:: DATA RECORDS

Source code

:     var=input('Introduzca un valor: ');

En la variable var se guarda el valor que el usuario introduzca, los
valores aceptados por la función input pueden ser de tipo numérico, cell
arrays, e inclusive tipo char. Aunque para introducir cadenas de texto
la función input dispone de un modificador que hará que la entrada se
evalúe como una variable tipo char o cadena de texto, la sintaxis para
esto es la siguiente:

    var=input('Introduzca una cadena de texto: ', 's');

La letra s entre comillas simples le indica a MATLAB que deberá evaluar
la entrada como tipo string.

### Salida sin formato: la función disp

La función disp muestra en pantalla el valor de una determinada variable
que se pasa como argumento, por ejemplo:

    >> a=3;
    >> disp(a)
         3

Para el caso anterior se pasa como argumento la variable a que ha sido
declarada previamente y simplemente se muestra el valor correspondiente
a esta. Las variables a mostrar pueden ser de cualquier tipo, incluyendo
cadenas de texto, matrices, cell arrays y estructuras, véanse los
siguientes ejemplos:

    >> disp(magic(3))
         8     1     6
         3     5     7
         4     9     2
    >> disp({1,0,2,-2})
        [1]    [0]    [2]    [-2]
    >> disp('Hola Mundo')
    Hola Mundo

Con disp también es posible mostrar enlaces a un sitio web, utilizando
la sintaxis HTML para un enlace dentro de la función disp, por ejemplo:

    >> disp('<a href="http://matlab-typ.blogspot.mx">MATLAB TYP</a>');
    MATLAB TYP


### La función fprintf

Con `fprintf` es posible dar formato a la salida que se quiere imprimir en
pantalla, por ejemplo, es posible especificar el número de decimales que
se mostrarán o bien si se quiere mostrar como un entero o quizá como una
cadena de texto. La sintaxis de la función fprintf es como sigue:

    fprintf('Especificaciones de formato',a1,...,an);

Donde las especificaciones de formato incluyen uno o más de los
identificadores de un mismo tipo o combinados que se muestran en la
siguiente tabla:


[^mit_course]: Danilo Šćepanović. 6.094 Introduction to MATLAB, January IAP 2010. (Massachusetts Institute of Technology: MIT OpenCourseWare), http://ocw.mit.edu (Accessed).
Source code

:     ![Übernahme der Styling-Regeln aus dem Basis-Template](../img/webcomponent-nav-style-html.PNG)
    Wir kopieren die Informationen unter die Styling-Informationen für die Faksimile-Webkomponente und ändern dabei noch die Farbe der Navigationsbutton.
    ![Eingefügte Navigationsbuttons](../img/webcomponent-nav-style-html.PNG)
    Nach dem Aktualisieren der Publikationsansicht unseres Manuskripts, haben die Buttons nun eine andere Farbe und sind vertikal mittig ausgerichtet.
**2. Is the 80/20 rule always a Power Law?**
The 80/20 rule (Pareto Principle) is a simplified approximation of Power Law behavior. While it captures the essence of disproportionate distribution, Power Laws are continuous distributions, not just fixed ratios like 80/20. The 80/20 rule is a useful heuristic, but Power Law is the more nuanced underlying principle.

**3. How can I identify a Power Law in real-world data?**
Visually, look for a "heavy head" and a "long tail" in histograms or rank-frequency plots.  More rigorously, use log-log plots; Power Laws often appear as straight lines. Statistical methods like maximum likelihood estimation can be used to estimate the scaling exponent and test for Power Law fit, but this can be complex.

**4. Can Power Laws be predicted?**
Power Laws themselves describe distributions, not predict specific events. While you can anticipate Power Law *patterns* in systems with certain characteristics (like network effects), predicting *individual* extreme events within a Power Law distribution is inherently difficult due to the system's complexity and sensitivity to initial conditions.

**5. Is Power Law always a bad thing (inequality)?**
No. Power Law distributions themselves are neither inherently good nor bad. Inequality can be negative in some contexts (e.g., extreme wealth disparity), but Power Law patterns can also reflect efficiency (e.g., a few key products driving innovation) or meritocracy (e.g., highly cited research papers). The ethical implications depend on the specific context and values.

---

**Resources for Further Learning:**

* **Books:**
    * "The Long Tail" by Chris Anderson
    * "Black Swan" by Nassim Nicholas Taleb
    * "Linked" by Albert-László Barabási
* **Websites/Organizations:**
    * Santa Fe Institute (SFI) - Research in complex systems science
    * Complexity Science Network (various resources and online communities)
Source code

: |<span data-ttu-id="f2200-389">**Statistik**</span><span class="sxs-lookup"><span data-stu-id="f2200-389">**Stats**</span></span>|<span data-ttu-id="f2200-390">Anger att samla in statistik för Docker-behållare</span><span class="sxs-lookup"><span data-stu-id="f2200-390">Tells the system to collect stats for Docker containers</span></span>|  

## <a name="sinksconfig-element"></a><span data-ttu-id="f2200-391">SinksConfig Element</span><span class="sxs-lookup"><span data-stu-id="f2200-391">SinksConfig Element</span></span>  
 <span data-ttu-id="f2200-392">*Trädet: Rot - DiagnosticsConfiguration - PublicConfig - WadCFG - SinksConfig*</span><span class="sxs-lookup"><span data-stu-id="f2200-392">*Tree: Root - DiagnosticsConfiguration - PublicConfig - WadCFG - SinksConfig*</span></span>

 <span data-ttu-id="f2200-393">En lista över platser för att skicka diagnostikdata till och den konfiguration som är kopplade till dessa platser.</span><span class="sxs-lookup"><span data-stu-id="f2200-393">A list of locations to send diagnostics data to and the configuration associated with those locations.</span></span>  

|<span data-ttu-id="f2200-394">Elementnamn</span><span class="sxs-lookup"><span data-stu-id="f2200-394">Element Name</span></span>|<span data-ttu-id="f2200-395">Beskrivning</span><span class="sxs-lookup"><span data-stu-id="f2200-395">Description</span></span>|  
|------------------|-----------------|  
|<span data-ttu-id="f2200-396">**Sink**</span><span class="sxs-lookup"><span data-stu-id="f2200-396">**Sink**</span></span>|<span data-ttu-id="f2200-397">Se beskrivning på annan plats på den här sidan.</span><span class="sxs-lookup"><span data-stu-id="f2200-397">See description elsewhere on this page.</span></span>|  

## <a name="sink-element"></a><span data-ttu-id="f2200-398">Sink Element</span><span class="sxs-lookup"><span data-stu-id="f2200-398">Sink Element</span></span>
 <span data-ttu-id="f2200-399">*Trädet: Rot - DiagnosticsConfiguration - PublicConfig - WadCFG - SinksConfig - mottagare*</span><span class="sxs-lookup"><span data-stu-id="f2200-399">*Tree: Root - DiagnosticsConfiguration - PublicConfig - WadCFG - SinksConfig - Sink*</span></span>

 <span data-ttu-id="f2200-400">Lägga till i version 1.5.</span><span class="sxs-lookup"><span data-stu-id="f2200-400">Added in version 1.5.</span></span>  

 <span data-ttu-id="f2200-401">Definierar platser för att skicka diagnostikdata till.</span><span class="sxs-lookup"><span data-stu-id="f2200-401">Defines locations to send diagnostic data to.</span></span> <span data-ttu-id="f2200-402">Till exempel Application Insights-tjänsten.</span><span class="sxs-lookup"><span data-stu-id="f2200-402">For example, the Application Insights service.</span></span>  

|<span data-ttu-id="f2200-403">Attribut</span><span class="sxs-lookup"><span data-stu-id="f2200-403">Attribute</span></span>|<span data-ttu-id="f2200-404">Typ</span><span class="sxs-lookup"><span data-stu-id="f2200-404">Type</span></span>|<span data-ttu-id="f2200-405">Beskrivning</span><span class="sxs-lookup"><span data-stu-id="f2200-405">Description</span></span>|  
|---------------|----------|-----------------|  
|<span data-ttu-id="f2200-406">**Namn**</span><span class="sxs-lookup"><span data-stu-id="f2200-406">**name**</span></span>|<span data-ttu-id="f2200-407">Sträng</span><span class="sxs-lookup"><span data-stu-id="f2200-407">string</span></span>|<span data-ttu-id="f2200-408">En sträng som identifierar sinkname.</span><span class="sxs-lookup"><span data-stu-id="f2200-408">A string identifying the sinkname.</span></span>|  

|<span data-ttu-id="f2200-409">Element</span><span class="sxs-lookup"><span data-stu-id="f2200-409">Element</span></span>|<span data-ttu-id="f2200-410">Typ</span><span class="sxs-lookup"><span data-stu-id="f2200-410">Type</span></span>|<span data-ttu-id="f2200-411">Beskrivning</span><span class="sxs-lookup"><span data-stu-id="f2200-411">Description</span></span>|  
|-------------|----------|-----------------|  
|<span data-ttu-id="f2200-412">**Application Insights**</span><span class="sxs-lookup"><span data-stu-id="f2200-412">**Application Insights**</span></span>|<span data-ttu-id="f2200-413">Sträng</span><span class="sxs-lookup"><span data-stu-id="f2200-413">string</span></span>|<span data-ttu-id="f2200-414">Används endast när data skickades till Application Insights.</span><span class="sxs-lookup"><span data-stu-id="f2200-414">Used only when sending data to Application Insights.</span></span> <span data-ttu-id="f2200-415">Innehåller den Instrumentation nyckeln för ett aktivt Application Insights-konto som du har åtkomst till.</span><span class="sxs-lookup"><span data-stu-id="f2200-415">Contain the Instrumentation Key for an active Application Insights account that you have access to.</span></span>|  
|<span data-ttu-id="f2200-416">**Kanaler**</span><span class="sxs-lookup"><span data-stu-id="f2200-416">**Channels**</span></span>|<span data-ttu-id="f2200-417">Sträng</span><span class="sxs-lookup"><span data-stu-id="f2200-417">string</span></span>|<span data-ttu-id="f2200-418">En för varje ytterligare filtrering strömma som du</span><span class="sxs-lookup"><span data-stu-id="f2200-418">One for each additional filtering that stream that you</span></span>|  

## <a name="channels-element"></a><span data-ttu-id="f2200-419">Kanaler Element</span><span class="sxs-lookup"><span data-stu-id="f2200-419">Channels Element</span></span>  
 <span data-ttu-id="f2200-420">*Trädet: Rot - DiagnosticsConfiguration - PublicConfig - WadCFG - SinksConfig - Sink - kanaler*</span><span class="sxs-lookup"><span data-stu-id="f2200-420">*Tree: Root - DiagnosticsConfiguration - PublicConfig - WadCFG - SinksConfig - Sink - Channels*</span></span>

::::

** EXERCISE OBJECTIVE **
Please reproduce the lines from the line with "var=input('Introduzca una cadena" to the line with "se mostrarán o", both ends included, exactly as they appear above.

** ANSWER SECTION **
    var=input('Introduzca una cadena de texto: ', 's');

La letra s entre comillas simples le indica a MATLAB que deberá evaluar
la entrada como tipo string.

### Salida sin formato: la función disp

La función disp muestra en pantalla el valor de una determinada variable
que se pasa como argumento, por ejemplo:

    >> a=3;
    >> disp(a)
         3

Para el caso anterior se pasa como argumento la variable a que ha sido
declarada previamente y simplemente se muestra el valor correspondiente
a esta. Las variables a mostrar pueden ser de cualquier tipo, incluyendo
cadenas de texto, matrices, cell arrays y estructuras, véanse los
siguientes ejemplos:

    >> disp(magic(3))
         8     1     6
         3     5     7
         4     9     2
    >> disp({1,0,2,-2})
        [1]    [0]    [2]    [-2]
    >> disp('Hola Mundo')
    Hola Mundo

Con disp también es posible mostrar enlaces a un sitio web, utilizando
la sintaxis HTML para un enlace dentro de la función disp, por ejemplo:

    >> disp('<a href="http://matlab-typ.blogspot.mx">MATLAB TYP</a>');
    MATLAB TYP


### La función fprintf

Con `fprintf` es posible dar formato a la salida que se quiere imprimir en
pantalla, por ejemplo, es posible especificar el número de decimales que
se mostrarán o bien si se quiere mostrar como un entero o quizá como una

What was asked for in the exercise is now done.